* [Task] Determine how many lines of the entries include the word "Mature", and report that number with no further text.

******

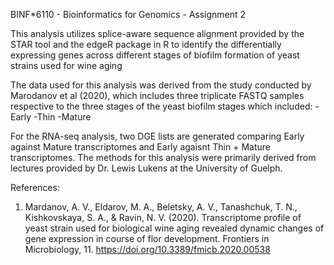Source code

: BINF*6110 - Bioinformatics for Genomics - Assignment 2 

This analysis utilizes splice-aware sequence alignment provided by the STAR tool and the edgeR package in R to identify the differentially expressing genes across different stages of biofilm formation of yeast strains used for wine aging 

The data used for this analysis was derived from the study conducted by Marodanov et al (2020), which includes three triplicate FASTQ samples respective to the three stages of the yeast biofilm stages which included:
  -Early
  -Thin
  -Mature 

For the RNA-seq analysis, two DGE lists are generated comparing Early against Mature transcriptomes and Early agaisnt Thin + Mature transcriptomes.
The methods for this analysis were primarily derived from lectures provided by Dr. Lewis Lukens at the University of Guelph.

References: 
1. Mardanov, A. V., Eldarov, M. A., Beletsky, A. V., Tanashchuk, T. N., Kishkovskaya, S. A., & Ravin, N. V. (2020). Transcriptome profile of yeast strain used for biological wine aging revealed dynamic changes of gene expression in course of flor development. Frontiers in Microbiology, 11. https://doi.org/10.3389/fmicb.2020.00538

******

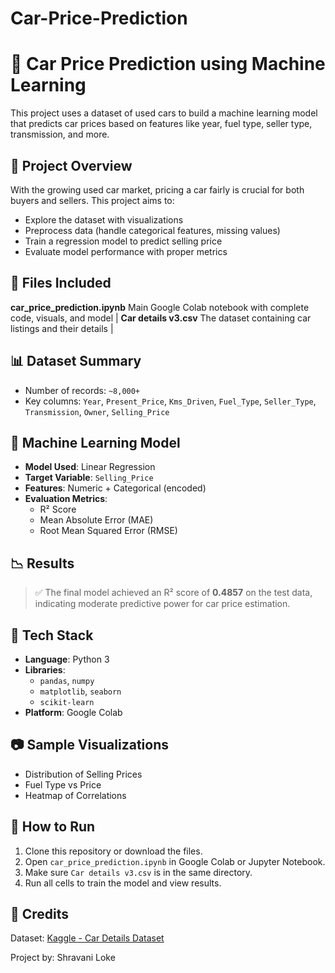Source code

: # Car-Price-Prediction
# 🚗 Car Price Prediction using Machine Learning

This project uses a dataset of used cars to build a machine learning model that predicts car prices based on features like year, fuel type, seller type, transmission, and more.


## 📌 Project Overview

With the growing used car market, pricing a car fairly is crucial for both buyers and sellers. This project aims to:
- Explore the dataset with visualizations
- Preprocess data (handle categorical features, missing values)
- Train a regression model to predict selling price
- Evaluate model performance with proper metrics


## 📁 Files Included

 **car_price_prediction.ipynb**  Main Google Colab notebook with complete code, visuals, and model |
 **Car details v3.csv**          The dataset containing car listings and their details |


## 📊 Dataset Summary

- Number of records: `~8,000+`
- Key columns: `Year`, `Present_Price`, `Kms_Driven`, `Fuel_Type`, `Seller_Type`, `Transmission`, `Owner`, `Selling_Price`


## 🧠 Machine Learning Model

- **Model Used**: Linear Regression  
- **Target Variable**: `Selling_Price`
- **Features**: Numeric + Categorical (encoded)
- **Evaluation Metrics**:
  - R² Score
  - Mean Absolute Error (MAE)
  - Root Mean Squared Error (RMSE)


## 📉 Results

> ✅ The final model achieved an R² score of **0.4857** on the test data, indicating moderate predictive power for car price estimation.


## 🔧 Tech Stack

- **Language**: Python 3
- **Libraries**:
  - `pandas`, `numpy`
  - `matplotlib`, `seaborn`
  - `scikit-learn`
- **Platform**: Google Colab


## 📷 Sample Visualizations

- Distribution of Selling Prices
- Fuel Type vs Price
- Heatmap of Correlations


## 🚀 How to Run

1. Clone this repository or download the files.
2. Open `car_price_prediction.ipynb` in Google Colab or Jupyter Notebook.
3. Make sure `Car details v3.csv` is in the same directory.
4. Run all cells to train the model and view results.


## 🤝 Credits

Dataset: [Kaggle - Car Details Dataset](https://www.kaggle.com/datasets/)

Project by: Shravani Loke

******

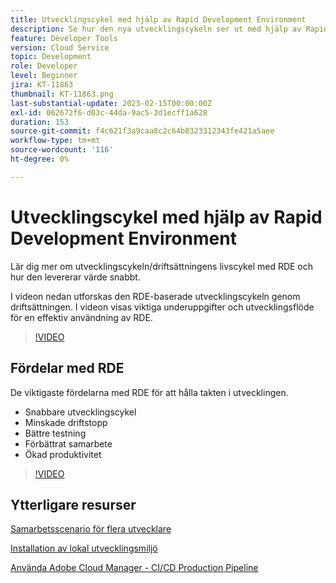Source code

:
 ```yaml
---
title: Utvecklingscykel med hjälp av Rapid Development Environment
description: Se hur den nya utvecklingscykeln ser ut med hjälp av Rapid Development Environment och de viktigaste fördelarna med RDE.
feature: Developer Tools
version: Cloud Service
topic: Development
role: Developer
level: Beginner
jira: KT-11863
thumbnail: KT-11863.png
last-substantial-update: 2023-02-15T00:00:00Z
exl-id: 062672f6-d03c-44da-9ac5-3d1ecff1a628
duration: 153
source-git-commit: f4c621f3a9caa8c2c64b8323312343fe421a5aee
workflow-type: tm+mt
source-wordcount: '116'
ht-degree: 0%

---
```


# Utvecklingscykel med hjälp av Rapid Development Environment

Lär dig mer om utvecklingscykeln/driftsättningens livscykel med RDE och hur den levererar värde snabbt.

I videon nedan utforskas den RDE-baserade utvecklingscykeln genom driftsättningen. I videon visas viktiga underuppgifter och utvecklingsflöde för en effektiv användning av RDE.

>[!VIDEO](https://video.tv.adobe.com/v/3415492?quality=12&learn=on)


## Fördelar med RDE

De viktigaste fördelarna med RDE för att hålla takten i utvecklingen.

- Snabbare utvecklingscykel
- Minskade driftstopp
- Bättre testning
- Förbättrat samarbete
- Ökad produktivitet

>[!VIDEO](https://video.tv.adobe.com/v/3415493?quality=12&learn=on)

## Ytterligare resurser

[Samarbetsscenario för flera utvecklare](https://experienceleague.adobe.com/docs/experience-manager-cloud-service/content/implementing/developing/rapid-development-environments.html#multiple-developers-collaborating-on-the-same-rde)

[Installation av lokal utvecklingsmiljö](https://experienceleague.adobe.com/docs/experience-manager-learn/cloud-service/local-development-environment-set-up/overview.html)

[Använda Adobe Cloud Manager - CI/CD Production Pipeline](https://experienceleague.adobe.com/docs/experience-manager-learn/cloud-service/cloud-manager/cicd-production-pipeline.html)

******

* [Your response] 2